Your credit score can determine what interest rate you’ll end up paying for consumer loans, auto loans and your mortgage. Your credit score figures into how much you’ll pay for your homeowners and auto insurance. And yes, your credit score may be used to determine if you get hired for the new job you are applying for.
But here’s the catch-not all credit scores are created equal.

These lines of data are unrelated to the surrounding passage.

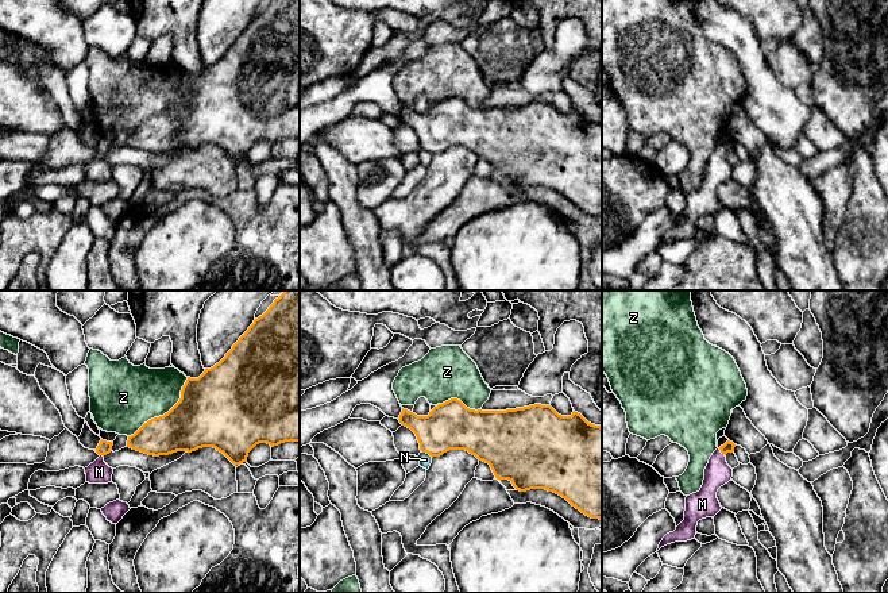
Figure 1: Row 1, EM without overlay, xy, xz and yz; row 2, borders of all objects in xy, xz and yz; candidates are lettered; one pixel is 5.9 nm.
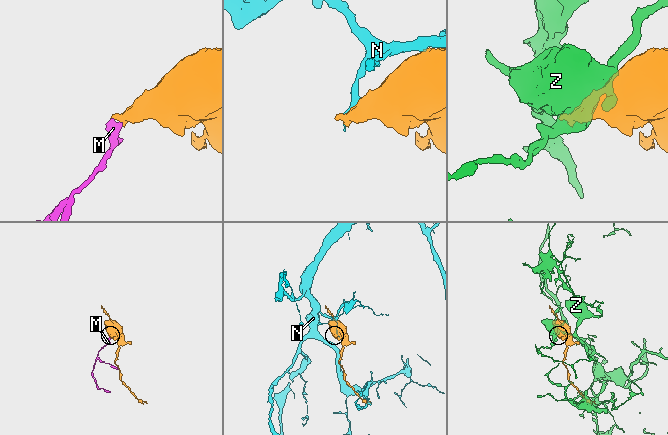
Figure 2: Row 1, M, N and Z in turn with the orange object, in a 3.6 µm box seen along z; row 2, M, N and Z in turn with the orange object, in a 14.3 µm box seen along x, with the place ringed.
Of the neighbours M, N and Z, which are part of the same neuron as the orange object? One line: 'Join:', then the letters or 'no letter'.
Join: M

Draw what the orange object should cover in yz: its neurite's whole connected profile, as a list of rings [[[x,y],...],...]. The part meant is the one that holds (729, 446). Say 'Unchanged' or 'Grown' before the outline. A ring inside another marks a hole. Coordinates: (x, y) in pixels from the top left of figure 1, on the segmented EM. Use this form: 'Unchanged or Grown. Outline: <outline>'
Grown. Outline: [[[727,440],[717,448],[704,469],[704,480],[699,492],[686,497],[684,520],[673,532],[667,534],[659,544],[657,551],[675,542],[687,542],[695,538],[698,521],[713,517],[722,509],[717,492],[731,481],[733,469],[726,462],[726,454],[734,451],[736,444]]]

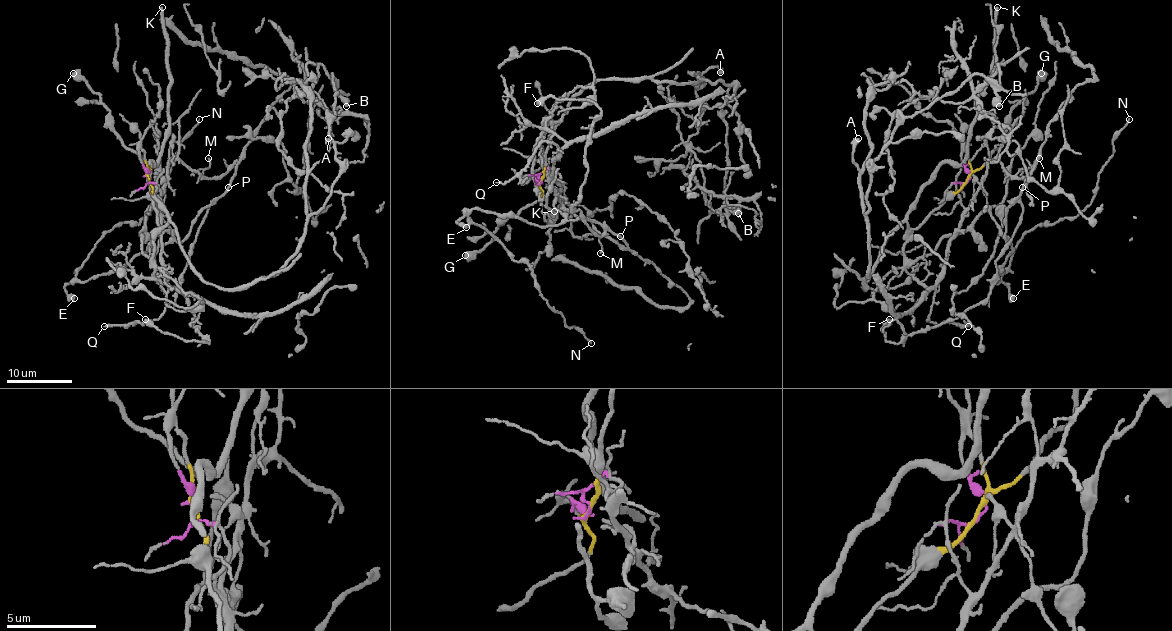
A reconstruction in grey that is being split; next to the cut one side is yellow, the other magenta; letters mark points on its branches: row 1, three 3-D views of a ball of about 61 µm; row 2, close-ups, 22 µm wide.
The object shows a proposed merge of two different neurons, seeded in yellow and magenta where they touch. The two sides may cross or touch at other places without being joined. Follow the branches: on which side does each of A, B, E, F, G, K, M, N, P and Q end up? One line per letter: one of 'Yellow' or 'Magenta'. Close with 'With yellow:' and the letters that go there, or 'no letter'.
A: Yellow
B: Yellow
E: Magenta
F: Magenta
G: Yellow
K: Yellow
M: Magenta
N: Magenta
P: Magenta
Q: Magenta
With yellow: A, B, G, K

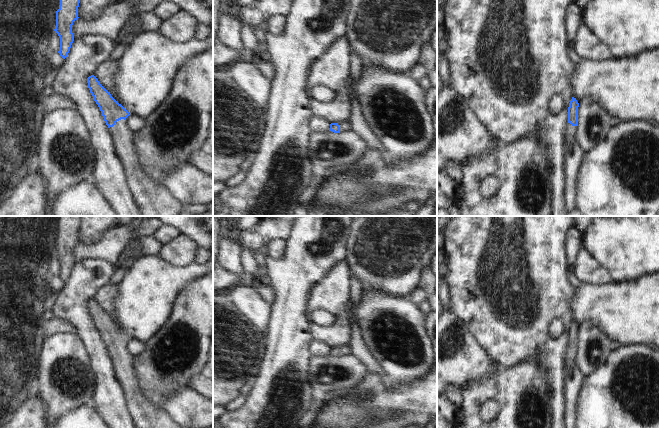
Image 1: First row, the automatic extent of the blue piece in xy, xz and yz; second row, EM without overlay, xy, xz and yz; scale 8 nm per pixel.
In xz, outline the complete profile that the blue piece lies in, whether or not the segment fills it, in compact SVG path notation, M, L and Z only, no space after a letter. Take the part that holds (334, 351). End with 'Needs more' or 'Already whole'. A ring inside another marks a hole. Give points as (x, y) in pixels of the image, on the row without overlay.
M348 345L342 346L342 347L331 347L329 355L332 355L334 357L340 357L343 355L349 355L350 354L350 347Z. Needs more.

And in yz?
M572 321L568 331L568 350L566 352L565 370L571 372L576 364L578 354L578 331L576 322Z. Needs more.

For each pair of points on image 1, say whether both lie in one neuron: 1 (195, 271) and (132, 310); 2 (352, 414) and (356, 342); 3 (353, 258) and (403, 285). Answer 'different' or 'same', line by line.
1: same
2: different
3: same

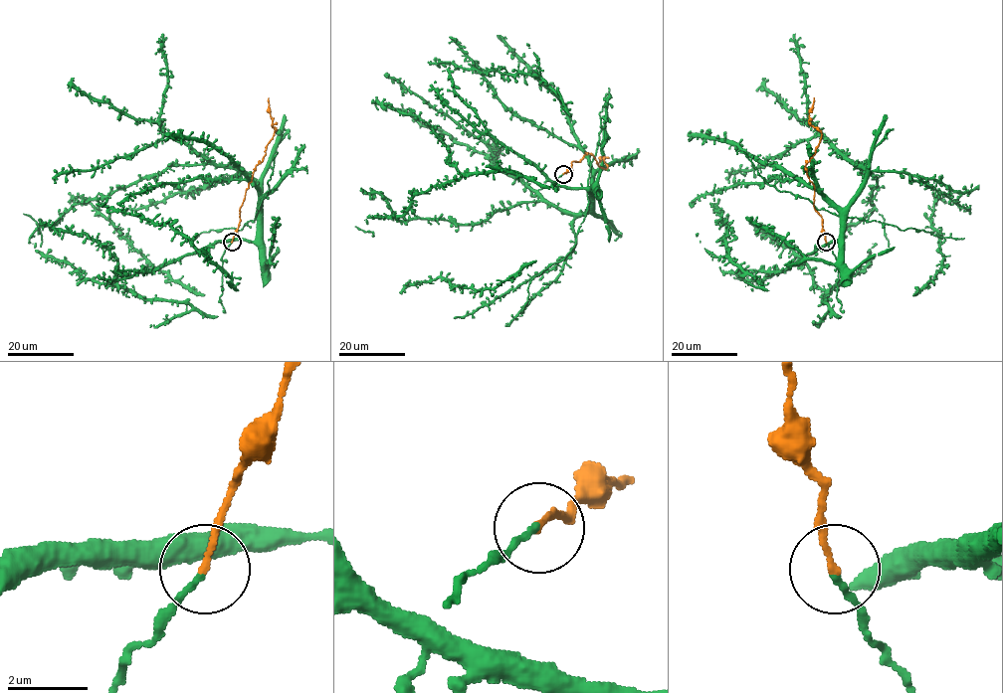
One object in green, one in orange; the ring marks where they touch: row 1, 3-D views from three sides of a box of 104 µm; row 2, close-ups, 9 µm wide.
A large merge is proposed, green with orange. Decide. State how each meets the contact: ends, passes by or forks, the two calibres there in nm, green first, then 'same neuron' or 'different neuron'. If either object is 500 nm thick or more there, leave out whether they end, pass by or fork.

There are lots of different credit scores used for different purposes. Even the credit scores you might buy from TransUnion, Equifax and Experpian are called “educational scores”-which will give you a good idea if you have excellent credit, fall in the middle or if you are a poor credit risk. While this info is useful (to an extent), it won’t help you know where you stand before applying for a home loan unless you know which “scoring model” the lender will be using.
Here are some tips beore applying for a home loan:
- Order a copy of your free credit reports through AnnualCreditReport.com. You will get a report from all three credit bureaus. When you receive your report, check to make sure all the information is accurate, including balances, monthly payments, open and closed accounts.
- If you decide to buy a credit score, buy a FICO score, offered by MyFico.com. This is the one being used by a vast majority of lenders. Only TransUnion and Equifax provide scores and the cost is around $20.
- There are some free services that will give you a general idea of where you stand…CreditKarma.com, Quizzle.com, CresitSesame.com. All of the latter credit reporting sites are free and they also provide some financial tools to use that could be useful as your prepare to buy a home.
Oh, and finally, the National Bureau of Economic Research says that a little more than 1/3 of consumers have actually obtained a copy of their credit report. Are you one of them?